Many firms are focusing on mental health, but experts urge businesses to take a more holistic look at how they support their workforces. Less than half (44 per cent) of UK employers have an overarching strategy in place; research has found, raising concerns that, despite marked investment in health and benefits, employer activity in this area lacks strategic focus.

A poll of 332 HR professionals in the Aon 2021 UK Benefits and Trends Survey found that while the majority had formal strategies in place for specific needs such as mental and physical wellbeing (76 and 61 per cent respectively), there was a notable lack of an overarching, comprehensive strategy tying them together.

Moreover, a fifth (22 per cent) of those surveyed said they did not intend to devise a strategy within the next 12-18 months, while 70 per cent did not have a designated budget for health and wellness. Studies suggest that employees perceive Covid’s impact on wellbeing ‘far more negatively’ than HR departments currently do.

So is a mental health pandemic in the workplace on the horizon? Is it already here? Given a survey reveals that two-thirds of employees already feel less connected working from home, the answer seems glaringly obvious.

Mark Witte, head of health and risk consulting at Aon, said. At the same time, there was no shortage of investment in health and benefits generally or of support for specific issues, and employers often lacked a strategic focus when it came to wellbeing.

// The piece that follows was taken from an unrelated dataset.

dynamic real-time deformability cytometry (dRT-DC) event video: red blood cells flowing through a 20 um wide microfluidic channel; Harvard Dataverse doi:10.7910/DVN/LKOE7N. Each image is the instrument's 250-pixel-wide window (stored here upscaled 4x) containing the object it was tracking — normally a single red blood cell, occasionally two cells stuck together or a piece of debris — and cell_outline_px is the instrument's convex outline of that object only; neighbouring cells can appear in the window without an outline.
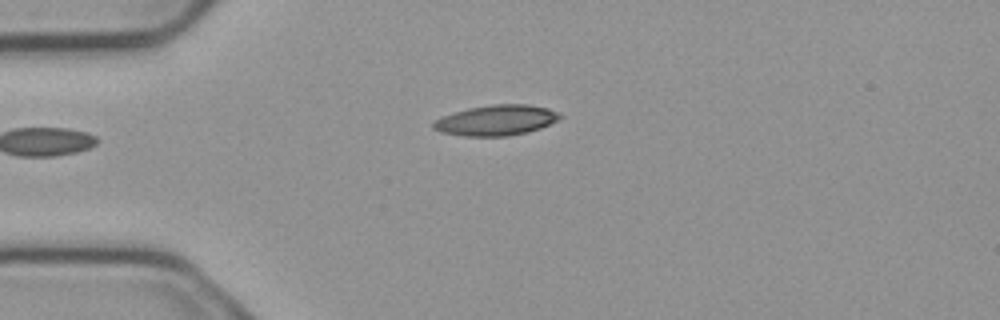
{"species": "common noctule bat (a hibernating species)", "species_latin": "Nyctalus noctula", "temperature_condition": "cold", "stored_images_in_passage": 3, "camera_frame_rate_fps": 3000, "um_per_image_px": 0.085, "animal": {"sex": "male", "body_mass_g": 23.1, "forearm_length_mm": 52.7}, "frame": {"image": 1, "passage_image": 1, "time_ms": 0.0, "image_size_px": [1000, 320], "cell_outline_px": [[560, 116], [556, 120], [540, 128], [528, 132], [508, 136], [464, 136], [440, 132], [432, 128], [432, 120], [440, 116], [468, 108], [492, 104], [524, 104], [548, 108], [556, 112]], "centroid_in_image_um": [42.08, 10.22], "position_along_channel_um": 42.9, "area_um2": 22.43}}
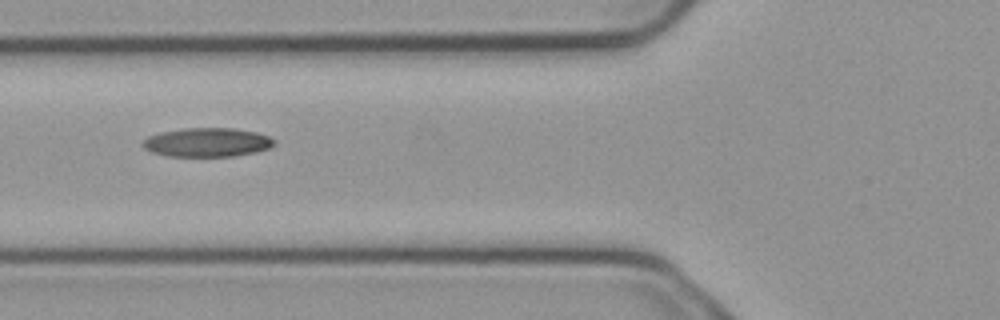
{"frame": {"image": 2, "passage_image": 3, "time_ms": 0.667, "image_size_px": [1000, 320], "cell_outline_px": [[276, 144], [268, 148], [256, 152], [232, 156], [168, 156], [152, 152], [144, 148], [140, 144], [148, 136], [160, 132], [184, 128], [232, 128], [256, 132], [268, 136], [276, 140]], "centroid_in_image_um": [17.6, 12.09], "position_along_channel_um": 108.2, "area_um2": 22.2}}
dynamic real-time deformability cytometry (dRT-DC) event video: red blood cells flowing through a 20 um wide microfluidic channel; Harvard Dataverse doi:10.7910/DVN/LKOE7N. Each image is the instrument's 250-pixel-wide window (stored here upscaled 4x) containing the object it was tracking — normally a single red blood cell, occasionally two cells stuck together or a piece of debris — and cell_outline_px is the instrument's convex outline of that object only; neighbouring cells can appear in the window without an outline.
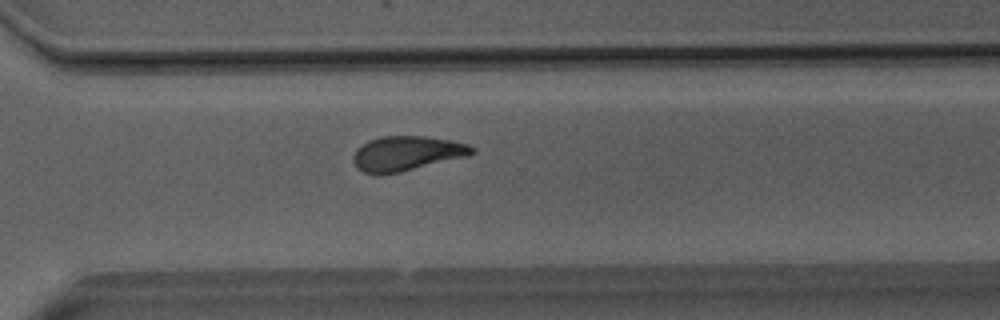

“There is a danger that the impact of the pandemic means employers focus the majority of their efforts on emotional and mental initiatives,” Witte said. “While this is vitally important, we urge employers to ensure the other pillars of wellbeing are not forgotten.” These include physical, financial and social wellbeing.

Witte added that the past year’s events had elevated the importance of employee health as a “business-critical issue”. “This year will undoubtedly see continued focus on wellbeing activity with a greater demand for data and insight to help not just strategy design, but also better measure value and return on investment,” he said.

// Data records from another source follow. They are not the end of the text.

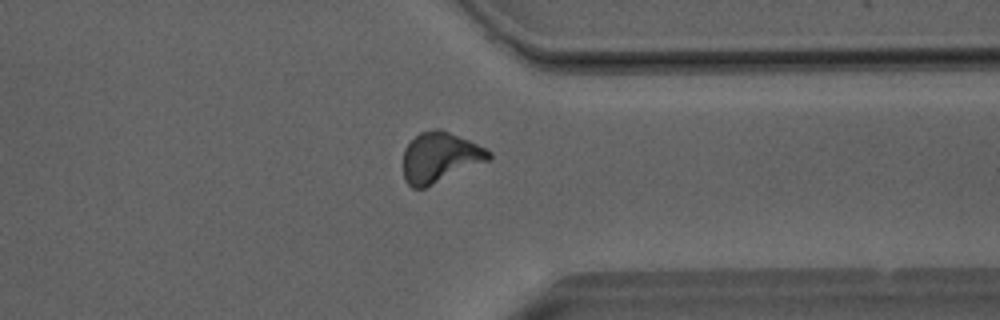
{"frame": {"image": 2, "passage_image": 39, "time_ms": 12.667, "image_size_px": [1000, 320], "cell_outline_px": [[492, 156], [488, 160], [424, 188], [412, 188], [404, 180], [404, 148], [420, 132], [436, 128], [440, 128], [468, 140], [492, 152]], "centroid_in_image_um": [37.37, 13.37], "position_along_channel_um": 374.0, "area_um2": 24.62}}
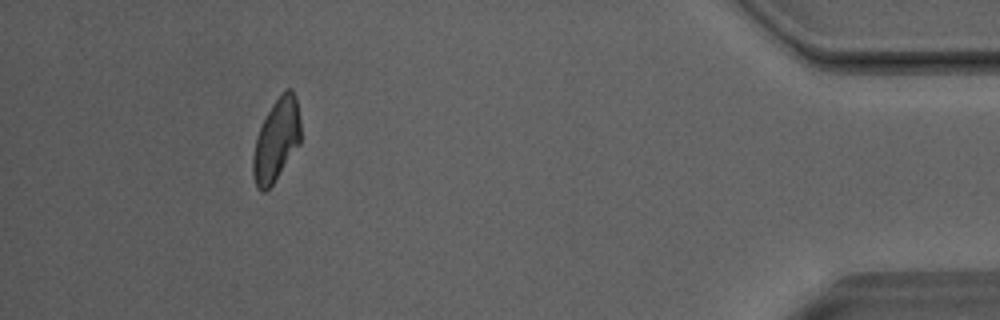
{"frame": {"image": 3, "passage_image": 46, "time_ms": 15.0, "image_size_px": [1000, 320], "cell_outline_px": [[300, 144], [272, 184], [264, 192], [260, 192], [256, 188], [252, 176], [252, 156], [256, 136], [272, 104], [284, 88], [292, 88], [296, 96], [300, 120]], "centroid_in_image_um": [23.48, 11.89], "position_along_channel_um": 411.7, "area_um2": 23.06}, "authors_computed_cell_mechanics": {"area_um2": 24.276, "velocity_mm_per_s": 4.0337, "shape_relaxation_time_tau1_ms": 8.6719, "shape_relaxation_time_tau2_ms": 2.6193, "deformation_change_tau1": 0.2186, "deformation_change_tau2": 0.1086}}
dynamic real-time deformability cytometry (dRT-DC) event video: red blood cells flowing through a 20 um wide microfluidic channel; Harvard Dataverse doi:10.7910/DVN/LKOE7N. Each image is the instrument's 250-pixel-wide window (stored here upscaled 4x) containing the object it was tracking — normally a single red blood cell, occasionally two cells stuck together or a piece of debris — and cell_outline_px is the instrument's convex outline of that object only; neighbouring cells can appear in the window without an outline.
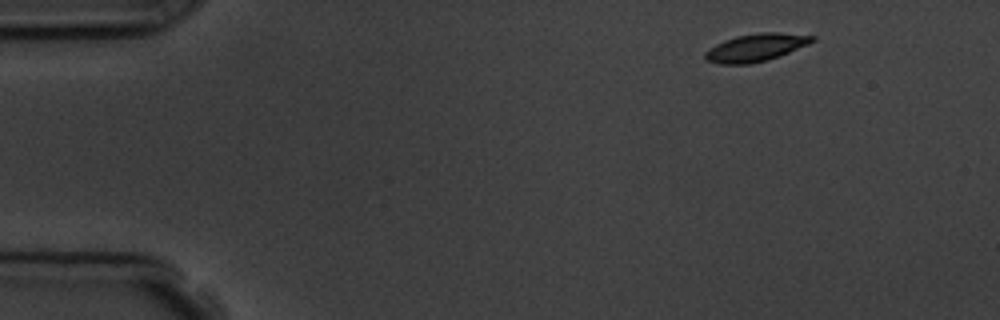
{"species": "common noctule bat (a hibernating species)", "species_latin": "Nyctalus noctula", "temperature_condition": "room temperature", "stored_images_in_passage": 4, "camera_frame_rate_fps": 3000, "um_per_image_px": 0.085, "animal": {"sex": "male", "body_mass_g": 19.5, "forearm_length_mm": 54.6}, "frame": {"image": 1, "passage_image": 1, "time_ms": 0.0, "image_size_px": [1000, 320], "cell_outline_px": [[816, 40], [808, 44], [788, 52], [764, 60], [748, 64], [720, 64], [708, 60], [704, 56], [704, 52], [708, 48], [724, 40], [736, 36], [760, 32], [776, 32], [816, 36]], "centroid_in_image_um": [64.22, 4.02], "position_along_channel_um": 20.8, "area_um2": 16.99}}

The survey found just 9 per cent of businesses actively measured their return on investment from their wellbeing programmes, despite it being a crucial way to assess and tailor them to their employees’ needs. Past studies have found that a lack of data hinders organisations’ efforts to track and measure the effectiveness of their wellbeing initiatives.

Last year, in research from AXA, two-fifths (43 per cent) of employers cited poor-quality data as a hindrance. In comparison, 25 per cent said a lack of data analytics expertise was a barrier to proving effectiveness. Jonny Gifford, senior adviser for organisational behaviour at the CIPD, said the issue of good-quality data urgently needed addressing. “Data should be relevant, representative, valid – in that it measures what it sets out to measure – and reliable. Unfortunately, it is most often not,” he said.

That is why here at K2 Associates, we take a Psychological approach and believe that measurement of outcomes is essential and to do so, having a clear aim, strategy and policy in place guides what is to be measured and therefore serves as a critical piece of the mental health and wellbeing puzzle that indicates how your organisation is performing.